È passato mezzo secolo dal suo pio transito, avvenuto qui, a Castel Gandolfo nelle prime ore del 9 ottobre 1958, dopo una malattia che ne ridusse gradualmente il vigore fisico (…). Questo anniversario costituisce una importante opportunità per approfondirne la conoscenza, per meditarne il ricco insegnamento e per analizzare compiutamente il suo operato. Tanto si è scritto e detto di lui in questi cinque decenni e non sempre sono stati posti nella giusta luce i veri aspetti della sua multiforme azione pastorale. Scopo del vostro simposio è proprio quello di colmare alcune di tali lacune, conducendo una attenta e documentata analisi su molti suoi interventi, soprattutto su quelli a favore degli ebrei che in quegli anni venivano colpiti ovunque in Europa, in ossequio al disegno criminoso di chi voleva eliminarli dalla faccia della terra.
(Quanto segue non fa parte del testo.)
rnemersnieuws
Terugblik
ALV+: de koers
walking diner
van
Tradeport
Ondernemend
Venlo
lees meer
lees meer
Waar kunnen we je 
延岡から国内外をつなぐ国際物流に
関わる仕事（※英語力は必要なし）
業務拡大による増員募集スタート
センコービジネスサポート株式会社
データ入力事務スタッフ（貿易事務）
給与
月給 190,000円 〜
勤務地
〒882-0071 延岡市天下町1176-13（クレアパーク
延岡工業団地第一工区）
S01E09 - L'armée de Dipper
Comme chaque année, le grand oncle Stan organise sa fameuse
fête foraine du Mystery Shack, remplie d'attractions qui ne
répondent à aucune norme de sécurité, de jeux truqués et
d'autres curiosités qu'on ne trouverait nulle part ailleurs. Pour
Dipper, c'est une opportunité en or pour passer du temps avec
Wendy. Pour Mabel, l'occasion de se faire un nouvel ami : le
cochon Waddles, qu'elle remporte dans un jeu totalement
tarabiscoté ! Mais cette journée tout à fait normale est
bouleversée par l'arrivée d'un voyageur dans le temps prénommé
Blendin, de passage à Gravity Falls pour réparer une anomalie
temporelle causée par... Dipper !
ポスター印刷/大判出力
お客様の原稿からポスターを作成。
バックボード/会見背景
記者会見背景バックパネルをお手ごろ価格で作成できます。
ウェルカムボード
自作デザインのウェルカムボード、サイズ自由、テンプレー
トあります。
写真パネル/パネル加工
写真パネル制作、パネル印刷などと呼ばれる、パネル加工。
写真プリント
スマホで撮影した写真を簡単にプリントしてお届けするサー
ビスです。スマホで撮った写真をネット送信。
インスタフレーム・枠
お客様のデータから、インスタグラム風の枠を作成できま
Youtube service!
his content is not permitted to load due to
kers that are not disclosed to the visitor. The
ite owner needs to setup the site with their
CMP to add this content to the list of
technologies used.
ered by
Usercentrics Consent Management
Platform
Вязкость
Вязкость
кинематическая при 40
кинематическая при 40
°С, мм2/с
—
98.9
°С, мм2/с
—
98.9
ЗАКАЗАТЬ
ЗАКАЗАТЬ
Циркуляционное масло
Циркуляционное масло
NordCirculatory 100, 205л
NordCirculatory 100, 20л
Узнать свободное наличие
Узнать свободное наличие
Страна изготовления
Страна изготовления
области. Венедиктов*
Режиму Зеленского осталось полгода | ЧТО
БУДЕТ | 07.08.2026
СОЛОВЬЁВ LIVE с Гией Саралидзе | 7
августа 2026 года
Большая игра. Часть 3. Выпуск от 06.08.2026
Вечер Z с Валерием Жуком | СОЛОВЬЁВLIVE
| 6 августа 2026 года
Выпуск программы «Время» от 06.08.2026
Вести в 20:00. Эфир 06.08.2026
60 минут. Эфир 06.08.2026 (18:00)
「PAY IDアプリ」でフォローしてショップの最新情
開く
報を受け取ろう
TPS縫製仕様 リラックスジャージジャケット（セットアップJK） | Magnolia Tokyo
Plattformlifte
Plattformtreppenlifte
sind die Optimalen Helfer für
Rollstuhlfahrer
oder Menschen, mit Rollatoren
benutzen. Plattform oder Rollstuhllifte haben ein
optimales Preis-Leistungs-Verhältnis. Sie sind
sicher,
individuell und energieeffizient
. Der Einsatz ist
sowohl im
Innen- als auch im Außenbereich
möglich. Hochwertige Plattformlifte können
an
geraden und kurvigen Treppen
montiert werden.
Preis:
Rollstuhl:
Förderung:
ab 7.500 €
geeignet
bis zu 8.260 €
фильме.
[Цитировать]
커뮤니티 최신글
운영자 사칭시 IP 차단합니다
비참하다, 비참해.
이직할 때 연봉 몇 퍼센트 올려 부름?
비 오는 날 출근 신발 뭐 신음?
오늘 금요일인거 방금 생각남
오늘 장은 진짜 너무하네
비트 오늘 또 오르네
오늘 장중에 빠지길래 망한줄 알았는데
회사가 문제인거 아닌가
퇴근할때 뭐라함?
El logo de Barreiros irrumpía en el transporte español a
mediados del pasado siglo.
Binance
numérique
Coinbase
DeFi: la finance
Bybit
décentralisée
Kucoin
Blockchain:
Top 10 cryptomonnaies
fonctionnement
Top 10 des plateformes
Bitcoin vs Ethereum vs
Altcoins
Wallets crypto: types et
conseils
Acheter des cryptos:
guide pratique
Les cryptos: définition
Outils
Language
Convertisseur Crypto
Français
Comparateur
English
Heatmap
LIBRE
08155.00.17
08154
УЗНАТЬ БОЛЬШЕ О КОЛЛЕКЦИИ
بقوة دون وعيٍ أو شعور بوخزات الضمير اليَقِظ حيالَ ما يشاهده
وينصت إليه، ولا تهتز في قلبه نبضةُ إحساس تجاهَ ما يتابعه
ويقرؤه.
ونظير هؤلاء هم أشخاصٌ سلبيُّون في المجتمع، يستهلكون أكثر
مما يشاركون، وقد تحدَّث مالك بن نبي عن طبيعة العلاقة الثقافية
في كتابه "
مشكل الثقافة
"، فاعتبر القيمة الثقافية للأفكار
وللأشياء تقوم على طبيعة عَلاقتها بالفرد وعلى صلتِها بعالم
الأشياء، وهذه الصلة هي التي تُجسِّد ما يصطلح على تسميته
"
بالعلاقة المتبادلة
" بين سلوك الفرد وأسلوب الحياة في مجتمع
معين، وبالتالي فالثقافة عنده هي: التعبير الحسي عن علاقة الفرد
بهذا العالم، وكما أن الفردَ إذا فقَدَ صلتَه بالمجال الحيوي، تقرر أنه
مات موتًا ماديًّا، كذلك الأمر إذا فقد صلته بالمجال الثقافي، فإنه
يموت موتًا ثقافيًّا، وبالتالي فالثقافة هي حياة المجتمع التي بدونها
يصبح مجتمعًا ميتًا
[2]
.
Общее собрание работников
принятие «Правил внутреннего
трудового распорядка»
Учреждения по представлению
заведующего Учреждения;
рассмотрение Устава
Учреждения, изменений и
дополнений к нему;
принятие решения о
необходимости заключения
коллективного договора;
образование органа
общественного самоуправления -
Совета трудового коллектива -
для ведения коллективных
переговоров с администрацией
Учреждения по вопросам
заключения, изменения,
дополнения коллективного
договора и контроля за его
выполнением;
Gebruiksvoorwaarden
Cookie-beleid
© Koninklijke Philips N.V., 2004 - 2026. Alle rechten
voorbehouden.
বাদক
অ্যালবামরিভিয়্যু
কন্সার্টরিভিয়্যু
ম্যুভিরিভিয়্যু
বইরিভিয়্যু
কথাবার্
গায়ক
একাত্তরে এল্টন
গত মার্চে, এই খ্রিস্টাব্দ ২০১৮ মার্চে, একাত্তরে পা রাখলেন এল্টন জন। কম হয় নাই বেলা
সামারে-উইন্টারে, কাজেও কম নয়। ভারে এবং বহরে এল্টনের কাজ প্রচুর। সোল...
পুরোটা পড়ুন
Quando ci si accosta senza pregiudizi ideologici alla nobile figura di questo Papa, oltre ad essere colpiti dal suo alto profilo umano e spirituale, si rimane conquistati dall’esemplarità della sua vita e dalla straordinaria ricchezza del suo insegnamento. Si apprezza la saggezza umana e la tensione pastorale che lo hanno guidato nel suo lungo ministero e in modo particolare nell’organizzazione degli aiuti al popolo ebraico. Grazie a un vasto materiale documentario da voi raccolto, arricchito da molteplici e autorevoli testimonianze, il vostro simposio offre alla pubblica opinione la possibilità di conoscere meglio e più compiutamente ciò che Pio XII ha promosso e compiuto a favore degli ebrei perseguitati dai regimi nazista e fascista.

Si apprende allora che non risparmiò sforzi, ovunque fosse possibile, per intervenire direttamente oppure attraverso istruzioni impartite a singoli o ad istituzioni della Chiesa cattolica in loro favore. Nei lavori del vostro convegno sono stati anche evidenziati i non pochi interventi da lui compiuti in modo segreto e silenzioso proprio perché, tenendo conto delle concrete situazioni di quel complesso momento storico, solo in tale maniera era possibile evitare il peggio e salvare il più gran numero possibile di ebrei.

Questa sua coraggiosa e paterna dedizione è stata del resto riconosciuta ed apprezzata durante e dopo il tremendo conflitto mondiale da comunità e personalità ebraiche che non mancarono di manifestare la loro gratitudine per quanto il Papa aveva fatto per loro. Basta ricordare l’incontro che Pio XII ebbe, il 29 novembre del 1945, con gli 80 delegati dei campi di concentramento tedeschi, i quali in una speciale udienza loro concessa in Vaticano, vollero ringraziarlo personalmente per la generosità dal Papa dimostrata verso di loro, perseguitati durante il terribile periodo del nazifascismo.

Gentili Signore e Signori, grazie per questa vostra visita e per il lavoro di ricerca che state compiendo. Grazie alla Pave the Way Foundation per la costante azione che dispiega nel favorire i rapporti e il dialogo tra le varie religioni, in modo che esse offrano una testimonianza di pace, di carità e di riconciliazione. È mio vivo auspicio infine che quest’anno, che ci ricorda il 50° della morte di questo mio venerato Predecessore, offra l’opportunità di promuovere studi più approfonditi sui vari aspetti della sua persona e della sua attività, per giungere insieme a conoscere la verità storica, superando così ogni restante pregiudizio» (“L’Osservatore Romano”, 19 settembre 2008).